“Wake in Fright” is a film made in Australia in 1971 and almost lost forever. It’s not dated. It is powerful, genuinely shocking and rather amazing. It comes billed as a “horror film” and contains a great deal of horror, but all of the horror is human and brutally realistic.
Screened at the Toronto Film Festival in 2009, picked up three years later by Drafthouse, it arrives still powerful and crushing. It has what would have been an all-star cast when it was released, and still is now for those who know their actors: Donald Pleasence, Jack Thompson and Gary Bond.
The story involves a young schoolteacher in the middle of the desolate wilderness of the Outback. The opening overhead shot shows a shabby building beside a railroad track, the camera pans 360 degrees and finds only the distant horizon, and then returns to find a second building on the other side of the tracks. One building is the school. The other is the hotel. To get to either, people must have to travel a great distance.
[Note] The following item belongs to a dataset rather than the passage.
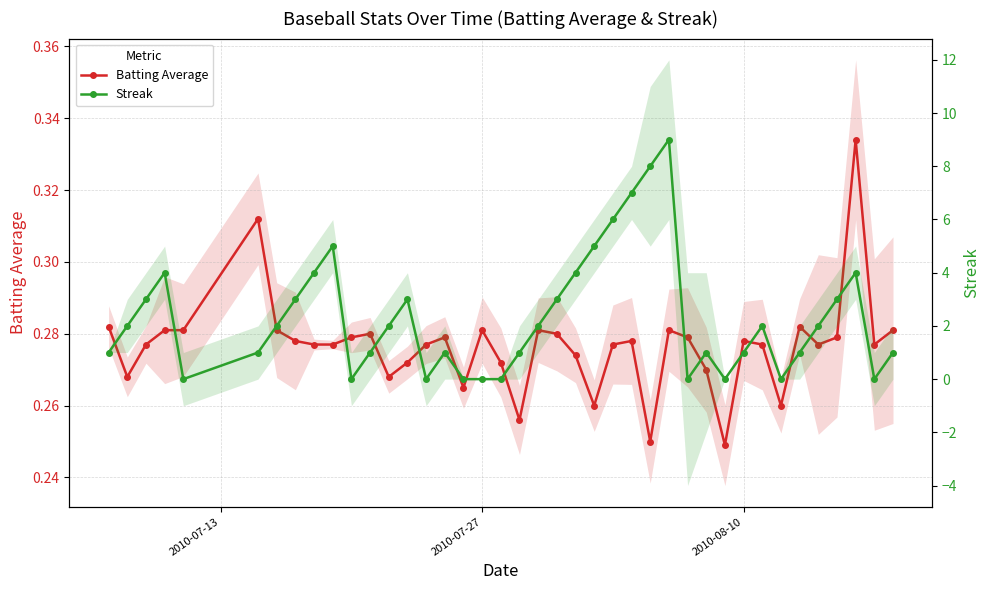

Is this an area chart (filled region under the line)?

No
It is the end of the school year. The teacher (Gary Bond) takes the train to a town where he plans to get a flight to Sydney. He loses his money gambling and is swept up in the vortex of a group of hard-drinking, hard-living, crude, vicious men. His “vacation” descends into drunkenness, brutality, rape and a gruesome moonlight hunt where they massacre kangaroos.
This was the second feature by the Canadian-born director Ted Kotcheff (“The Apprenticeship of Duddy Kravitz“). His later successes include “North Dallas Forty,” “First Blood” and “Fun With Dick and Jane.”
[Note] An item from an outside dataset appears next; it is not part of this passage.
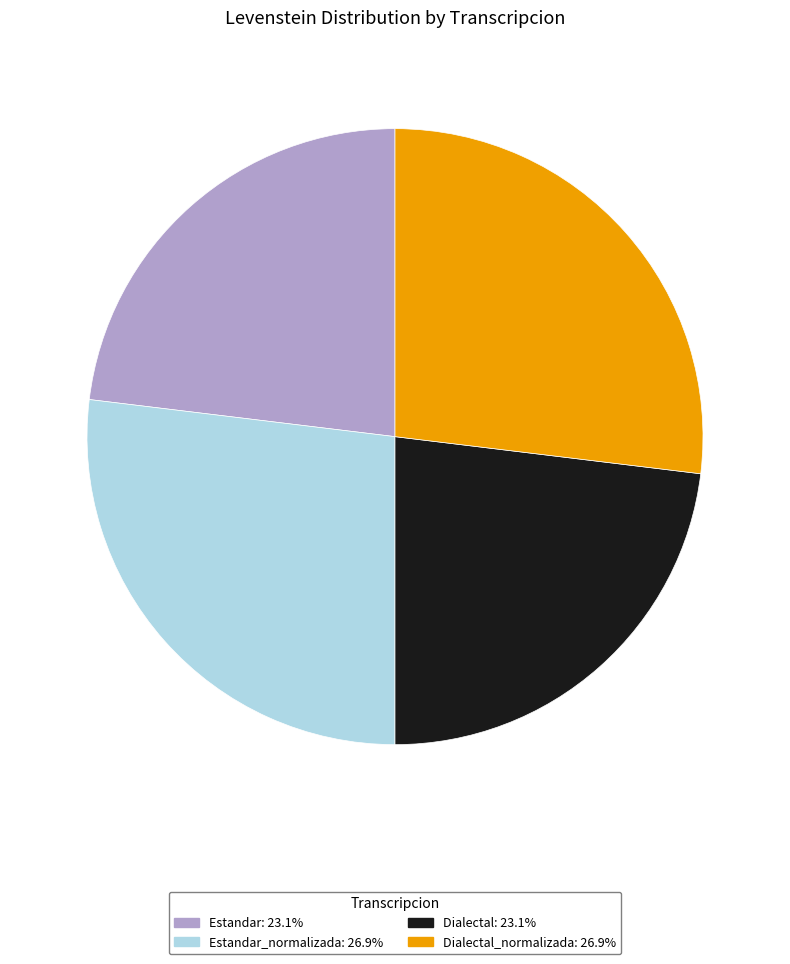

Is there any slice that represents more than half of the pie?

No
This early film was received with hostility in Australia, flopped at the box office there, did well overseas, was an official entry at Cannes and then seemed to disappear. It became known as “Australia’s great lost film.” Its editor, Anthony Buckley, began a search for it and found one surviving print just as it was scheduled to be destroyed. It has been restored by the Australian Film Archive and is available on DVD.
According to Australian critics, the film was originally reviled because it painted such a horrifying portrait of life in the isolation of the Outback — life making our own Old West look positively civilized. “Deliverance,” made a year later in 1972, is mild by comparison.
Kotcheff’s film is raw and uncompromised, well-acted, brilliantly photographed and edited. Animals were certainly “harmed.” Footage of an actual kangaroo hunt was seamlessly edited in by Buckley, and a “producer’s note” says this documentary footage was included with “the participation” of animal rights’ organizations, whatever that means. It’s rare to find a film that goes for broke and says to hell with the consequences.